Solved – Why do lots of people want to transform skewed data into normal distributed data for machine learning applications

data preprocessingmachine learningnormal distribution

For image and tabular data, lots of people transform the skewed data into normally distributed data during preprocessing.

What does the normal distribution mean in machine learning? Is it an essential assumption of machine learning algorithms?

Even the image data, I've seen quantile transformation, which transforms the whole pixels of an image to follow normal or uniform distribution.

I can think of one reason: to avoid the influence of outliers. But these transformation distort the original distribution of data.

Why is the normal distribution so important to machine learning that lots of preprocessing includes this step?

Best Answer

As @user2974951 says in a comment, it may be superstition that a Normal distribution is somehow better. Perhaps they have the mistaken idea that since Normal data is the result of many additive errors, if they force their data to be Normal, they can then treat the resulting numbers as having additive error. Or the first stats technique they learned was OLS regression and something about Normal was an assumption...

Normality is in general not a requirement. But whether it’s helpful depends on what the model does with the data.
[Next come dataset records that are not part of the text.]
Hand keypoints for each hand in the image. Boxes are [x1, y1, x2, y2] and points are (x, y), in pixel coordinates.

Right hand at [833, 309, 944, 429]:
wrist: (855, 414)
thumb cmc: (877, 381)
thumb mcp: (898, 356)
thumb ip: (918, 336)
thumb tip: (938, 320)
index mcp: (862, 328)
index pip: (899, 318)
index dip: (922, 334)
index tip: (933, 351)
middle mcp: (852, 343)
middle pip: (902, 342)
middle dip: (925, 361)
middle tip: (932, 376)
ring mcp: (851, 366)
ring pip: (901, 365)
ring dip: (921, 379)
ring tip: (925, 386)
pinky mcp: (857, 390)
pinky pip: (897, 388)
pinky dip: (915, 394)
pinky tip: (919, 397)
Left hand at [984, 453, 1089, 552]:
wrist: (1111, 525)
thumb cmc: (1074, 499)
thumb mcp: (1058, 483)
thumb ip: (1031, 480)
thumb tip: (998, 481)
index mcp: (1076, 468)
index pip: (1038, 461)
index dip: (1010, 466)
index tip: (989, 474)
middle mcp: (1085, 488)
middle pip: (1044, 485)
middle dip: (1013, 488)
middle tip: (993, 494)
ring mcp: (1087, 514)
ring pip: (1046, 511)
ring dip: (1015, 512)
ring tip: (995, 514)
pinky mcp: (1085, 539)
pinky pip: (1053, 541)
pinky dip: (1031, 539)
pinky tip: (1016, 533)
For example, financial data is often lognormal -- i.e. has a multiplicative (percentage) error. Variational Autoencoders use a Normal distribution at the bottleneck to force smoothness and simplicity. Sigmoid functions work most naturally with Normal data. Mixture models often use a mixture of Normals. (If you can assume it’s Normal, you only need two parameters to completely define it, and those parameters are fairly intuitive in their meaning.)

It could also be that we want a unimodal, symmetric distribution for our modeling and the Normal is that. (And transformations to “Normal” are often not strictly Normal, just more symmetrical.)

Normality may simplify some math for you, and it may align with your conception of the process generating your data: most of your data is in the middle with relatively rarer low or high values, which are of interest.

But my impression is that it’s Cargo Cult in nature